-- Try it --
In the listing below, count each line that contains "minor". The reply is that count and nothing else.
::::
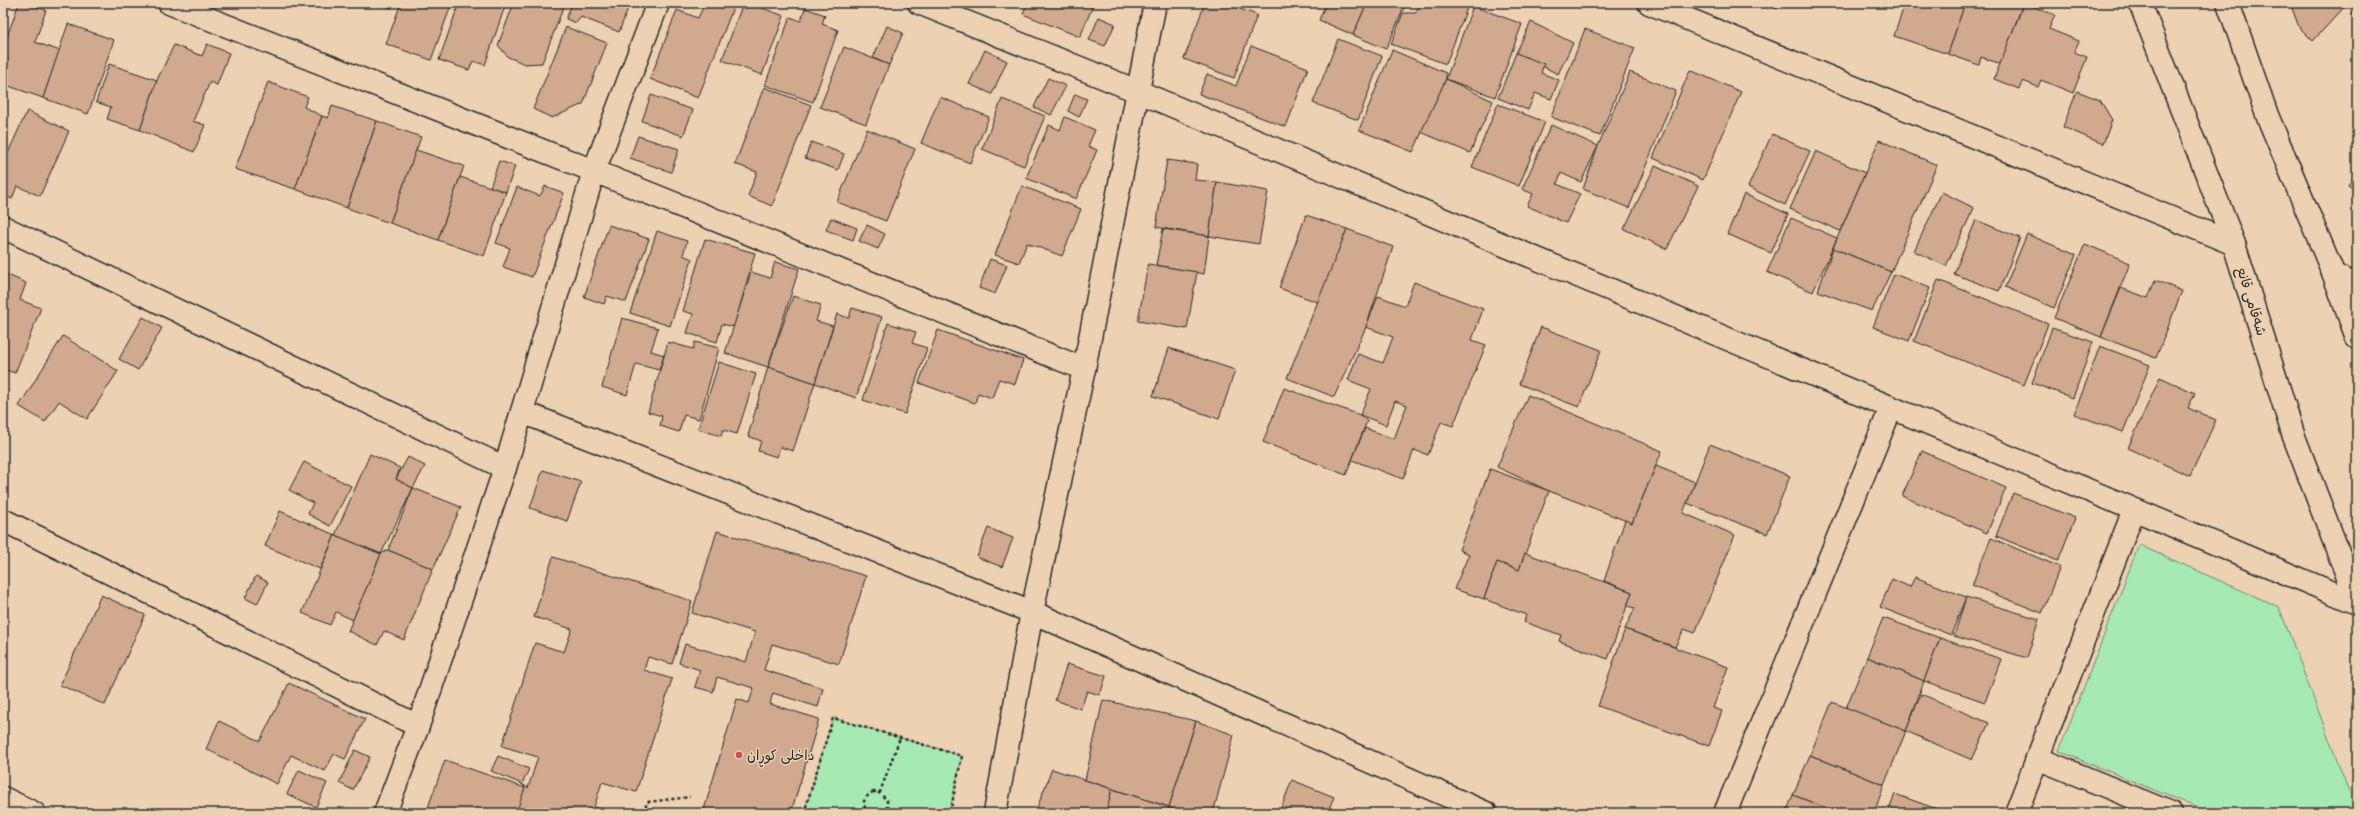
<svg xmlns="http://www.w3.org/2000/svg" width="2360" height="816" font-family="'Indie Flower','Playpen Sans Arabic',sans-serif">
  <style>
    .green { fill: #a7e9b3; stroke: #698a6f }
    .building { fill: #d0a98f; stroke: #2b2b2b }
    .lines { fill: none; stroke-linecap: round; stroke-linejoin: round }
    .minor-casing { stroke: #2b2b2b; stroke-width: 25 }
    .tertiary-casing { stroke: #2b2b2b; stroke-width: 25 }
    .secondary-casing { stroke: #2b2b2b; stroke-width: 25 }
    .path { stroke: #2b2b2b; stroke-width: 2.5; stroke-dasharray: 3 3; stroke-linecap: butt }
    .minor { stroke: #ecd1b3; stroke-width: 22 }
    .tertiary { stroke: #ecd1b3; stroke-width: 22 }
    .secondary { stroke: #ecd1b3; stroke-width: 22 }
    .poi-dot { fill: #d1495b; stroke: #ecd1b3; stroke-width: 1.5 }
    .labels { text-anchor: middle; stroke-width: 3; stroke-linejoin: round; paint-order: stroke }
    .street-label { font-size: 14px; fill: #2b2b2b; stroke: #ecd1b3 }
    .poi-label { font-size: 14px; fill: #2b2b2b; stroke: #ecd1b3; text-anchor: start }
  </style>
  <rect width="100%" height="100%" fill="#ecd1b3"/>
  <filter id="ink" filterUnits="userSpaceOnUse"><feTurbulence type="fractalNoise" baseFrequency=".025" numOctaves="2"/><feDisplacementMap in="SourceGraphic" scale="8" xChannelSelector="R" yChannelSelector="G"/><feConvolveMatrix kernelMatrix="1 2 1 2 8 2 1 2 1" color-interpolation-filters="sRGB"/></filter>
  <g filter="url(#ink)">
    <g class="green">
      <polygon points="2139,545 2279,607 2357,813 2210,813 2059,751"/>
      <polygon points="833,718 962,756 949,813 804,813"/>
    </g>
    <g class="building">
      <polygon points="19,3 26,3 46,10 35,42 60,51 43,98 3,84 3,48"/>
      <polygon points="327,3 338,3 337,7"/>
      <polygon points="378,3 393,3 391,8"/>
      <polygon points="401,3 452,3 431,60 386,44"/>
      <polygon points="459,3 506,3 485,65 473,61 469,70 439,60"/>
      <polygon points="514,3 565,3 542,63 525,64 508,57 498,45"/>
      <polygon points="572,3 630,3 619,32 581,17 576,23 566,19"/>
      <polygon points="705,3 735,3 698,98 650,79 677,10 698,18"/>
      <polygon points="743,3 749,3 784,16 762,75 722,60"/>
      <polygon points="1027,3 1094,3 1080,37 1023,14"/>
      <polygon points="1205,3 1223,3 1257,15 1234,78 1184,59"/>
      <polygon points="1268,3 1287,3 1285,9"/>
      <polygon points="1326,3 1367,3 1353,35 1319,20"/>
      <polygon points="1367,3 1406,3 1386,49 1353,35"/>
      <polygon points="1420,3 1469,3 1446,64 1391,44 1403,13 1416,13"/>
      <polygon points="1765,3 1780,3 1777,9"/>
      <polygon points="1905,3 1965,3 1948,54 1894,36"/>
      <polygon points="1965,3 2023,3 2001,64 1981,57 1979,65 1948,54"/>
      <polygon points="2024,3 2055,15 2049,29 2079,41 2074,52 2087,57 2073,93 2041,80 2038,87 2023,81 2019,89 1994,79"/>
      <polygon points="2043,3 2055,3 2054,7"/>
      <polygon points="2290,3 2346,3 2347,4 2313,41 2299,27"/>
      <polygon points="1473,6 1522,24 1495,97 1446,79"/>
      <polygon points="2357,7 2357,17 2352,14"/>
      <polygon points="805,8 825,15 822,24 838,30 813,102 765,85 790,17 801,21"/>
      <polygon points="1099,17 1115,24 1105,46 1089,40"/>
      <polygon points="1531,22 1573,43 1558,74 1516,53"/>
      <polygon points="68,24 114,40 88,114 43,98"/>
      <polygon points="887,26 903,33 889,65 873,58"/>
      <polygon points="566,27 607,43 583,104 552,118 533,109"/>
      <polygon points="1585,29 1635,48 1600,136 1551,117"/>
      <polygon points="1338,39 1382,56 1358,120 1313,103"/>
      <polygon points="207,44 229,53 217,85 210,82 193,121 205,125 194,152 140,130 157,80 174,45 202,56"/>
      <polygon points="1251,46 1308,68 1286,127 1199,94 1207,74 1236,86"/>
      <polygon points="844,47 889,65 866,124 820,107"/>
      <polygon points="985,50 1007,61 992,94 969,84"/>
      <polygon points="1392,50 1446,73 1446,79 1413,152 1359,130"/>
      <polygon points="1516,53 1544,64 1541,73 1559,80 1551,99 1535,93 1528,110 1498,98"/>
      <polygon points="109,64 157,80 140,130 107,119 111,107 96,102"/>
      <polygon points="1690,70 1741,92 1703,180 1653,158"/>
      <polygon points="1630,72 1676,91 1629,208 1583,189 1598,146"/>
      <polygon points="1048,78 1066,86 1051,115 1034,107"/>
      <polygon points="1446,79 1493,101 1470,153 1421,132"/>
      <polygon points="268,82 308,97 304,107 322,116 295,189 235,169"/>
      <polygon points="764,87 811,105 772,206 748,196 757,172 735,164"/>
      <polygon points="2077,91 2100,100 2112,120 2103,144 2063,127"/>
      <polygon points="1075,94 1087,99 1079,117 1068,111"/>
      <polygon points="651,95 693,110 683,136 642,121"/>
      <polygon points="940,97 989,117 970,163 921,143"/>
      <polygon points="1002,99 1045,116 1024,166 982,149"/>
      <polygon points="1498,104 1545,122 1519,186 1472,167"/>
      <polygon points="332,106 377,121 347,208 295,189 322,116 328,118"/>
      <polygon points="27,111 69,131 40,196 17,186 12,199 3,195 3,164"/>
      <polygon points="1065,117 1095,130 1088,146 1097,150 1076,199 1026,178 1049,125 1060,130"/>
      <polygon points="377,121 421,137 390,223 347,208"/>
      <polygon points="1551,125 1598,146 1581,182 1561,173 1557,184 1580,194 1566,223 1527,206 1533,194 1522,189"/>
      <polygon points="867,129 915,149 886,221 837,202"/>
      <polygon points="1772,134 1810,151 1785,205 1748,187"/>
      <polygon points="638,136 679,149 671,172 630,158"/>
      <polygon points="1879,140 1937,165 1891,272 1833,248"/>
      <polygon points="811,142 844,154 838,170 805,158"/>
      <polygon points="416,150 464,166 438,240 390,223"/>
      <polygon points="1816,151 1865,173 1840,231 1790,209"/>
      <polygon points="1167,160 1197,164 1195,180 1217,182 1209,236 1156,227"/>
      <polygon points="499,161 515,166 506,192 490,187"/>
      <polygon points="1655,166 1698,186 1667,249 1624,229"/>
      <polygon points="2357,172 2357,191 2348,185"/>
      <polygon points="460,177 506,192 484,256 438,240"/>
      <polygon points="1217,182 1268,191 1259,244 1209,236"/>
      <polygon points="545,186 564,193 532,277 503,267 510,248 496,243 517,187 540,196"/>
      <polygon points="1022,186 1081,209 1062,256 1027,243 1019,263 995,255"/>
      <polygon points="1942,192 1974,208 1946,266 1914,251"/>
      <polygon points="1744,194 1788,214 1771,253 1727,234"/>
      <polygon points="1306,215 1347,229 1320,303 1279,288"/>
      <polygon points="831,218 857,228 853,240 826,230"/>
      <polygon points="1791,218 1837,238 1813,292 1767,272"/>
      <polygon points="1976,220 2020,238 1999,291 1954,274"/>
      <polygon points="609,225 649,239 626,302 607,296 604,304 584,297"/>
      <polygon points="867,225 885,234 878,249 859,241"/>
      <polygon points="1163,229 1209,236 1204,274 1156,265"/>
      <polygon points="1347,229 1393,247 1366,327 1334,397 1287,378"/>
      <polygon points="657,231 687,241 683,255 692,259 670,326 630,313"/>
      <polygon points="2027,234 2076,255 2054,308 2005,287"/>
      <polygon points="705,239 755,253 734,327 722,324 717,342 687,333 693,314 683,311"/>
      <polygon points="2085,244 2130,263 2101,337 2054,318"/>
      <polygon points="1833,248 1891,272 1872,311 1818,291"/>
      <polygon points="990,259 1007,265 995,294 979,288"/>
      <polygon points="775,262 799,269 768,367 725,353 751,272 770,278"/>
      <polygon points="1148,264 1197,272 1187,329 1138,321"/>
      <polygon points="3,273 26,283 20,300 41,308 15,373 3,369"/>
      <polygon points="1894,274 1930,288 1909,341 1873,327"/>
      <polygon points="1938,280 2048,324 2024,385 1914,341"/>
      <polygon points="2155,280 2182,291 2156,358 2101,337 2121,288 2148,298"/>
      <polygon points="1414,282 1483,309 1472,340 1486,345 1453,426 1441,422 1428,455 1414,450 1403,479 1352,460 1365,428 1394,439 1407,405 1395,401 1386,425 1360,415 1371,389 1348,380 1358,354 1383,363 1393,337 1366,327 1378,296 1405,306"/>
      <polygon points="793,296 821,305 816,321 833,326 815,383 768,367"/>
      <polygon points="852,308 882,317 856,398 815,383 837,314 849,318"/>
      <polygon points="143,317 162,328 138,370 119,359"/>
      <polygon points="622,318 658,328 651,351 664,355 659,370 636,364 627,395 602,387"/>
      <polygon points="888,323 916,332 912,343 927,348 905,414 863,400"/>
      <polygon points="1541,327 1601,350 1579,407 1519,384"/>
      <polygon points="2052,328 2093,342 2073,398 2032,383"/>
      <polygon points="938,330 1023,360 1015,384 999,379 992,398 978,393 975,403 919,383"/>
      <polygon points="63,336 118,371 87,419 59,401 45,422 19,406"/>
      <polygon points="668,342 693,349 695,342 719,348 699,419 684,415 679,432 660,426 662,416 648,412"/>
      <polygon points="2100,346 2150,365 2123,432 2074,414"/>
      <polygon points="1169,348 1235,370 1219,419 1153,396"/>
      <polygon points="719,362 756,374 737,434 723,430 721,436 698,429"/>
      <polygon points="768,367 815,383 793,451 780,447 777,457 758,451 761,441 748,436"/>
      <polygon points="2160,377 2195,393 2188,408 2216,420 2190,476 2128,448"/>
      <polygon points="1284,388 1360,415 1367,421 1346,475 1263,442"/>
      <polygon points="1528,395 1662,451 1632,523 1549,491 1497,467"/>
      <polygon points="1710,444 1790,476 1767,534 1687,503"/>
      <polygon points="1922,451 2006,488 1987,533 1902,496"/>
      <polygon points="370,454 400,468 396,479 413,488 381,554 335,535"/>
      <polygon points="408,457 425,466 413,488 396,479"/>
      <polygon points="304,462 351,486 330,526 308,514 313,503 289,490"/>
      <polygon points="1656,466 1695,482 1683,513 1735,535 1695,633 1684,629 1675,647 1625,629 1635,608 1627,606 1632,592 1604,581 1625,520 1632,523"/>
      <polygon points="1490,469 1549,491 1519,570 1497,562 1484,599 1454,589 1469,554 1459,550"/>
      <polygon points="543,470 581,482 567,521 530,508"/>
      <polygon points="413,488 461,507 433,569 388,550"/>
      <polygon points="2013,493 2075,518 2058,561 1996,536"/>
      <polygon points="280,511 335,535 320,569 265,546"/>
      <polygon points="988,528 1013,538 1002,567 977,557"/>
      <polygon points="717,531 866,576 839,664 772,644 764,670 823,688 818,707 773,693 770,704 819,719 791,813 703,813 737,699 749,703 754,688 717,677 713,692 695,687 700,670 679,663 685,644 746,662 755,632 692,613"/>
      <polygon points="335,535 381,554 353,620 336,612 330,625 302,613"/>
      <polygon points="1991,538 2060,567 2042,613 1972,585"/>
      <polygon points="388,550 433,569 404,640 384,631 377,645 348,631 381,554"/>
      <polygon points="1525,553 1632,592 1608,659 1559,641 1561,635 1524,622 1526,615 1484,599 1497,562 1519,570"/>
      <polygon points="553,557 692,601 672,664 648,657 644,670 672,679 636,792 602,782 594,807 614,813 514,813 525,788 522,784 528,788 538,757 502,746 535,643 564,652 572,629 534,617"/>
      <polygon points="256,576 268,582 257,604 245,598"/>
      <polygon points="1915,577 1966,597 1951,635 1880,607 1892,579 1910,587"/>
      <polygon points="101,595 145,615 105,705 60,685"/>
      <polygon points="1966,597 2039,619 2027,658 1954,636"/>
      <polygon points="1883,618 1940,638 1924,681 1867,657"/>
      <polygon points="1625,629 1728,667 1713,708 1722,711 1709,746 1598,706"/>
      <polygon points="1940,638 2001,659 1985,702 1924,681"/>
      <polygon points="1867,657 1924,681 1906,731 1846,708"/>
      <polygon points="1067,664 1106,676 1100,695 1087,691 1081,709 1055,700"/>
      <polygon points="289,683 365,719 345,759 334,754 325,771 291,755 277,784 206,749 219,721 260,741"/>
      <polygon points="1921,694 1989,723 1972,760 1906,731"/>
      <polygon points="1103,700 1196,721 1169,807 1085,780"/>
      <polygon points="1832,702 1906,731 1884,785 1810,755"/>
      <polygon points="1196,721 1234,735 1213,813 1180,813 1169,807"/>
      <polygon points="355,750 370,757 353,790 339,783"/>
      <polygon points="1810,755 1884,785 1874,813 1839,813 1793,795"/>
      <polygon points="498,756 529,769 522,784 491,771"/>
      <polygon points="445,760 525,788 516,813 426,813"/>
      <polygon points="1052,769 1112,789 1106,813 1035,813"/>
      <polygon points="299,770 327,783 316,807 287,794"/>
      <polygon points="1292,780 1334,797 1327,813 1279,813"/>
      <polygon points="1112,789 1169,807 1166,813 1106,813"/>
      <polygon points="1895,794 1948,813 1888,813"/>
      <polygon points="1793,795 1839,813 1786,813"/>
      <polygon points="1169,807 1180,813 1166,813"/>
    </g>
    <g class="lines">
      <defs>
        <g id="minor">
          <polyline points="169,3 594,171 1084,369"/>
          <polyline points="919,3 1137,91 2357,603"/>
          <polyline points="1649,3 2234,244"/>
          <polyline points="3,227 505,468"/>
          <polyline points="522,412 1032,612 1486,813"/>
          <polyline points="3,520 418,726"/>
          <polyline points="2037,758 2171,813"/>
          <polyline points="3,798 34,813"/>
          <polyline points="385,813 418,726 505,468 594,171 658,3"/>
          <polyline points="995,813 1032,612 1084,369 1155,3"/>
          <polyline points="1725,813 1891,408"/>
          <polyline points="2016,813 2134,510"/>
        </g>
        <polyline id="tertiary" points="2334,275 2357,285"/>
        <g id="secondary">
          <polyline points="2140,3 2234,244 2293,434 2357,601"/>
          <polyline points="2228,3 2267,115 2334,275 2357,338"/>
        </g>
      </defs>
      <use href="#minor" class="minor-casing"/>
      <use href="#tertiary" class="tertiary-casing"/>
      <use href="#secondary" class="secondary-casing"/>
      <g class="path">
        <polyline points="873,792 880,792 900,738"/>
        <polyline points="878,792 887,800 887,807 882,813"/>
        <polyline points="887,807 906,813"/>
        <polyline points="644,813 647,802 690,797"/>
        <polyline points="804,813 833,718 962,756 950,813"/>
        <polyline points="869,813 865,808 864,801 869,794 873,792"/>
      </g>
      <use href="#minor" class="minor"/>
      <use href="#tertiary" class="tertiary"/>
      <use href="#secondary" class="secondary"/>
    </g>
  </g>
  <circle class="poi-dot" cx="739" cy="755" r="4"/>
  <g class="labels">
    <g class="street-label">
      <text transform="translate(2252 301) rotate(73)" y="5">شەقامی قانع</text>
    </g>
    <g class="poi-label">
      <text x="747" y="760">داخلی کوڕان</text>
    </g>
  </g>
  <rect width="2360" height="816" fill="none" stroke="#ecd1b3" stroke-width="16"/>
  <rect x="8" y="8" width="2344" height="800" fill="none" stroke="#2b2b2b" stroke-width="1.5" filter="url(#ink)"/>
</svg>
::::
-- Output of the exercise --
5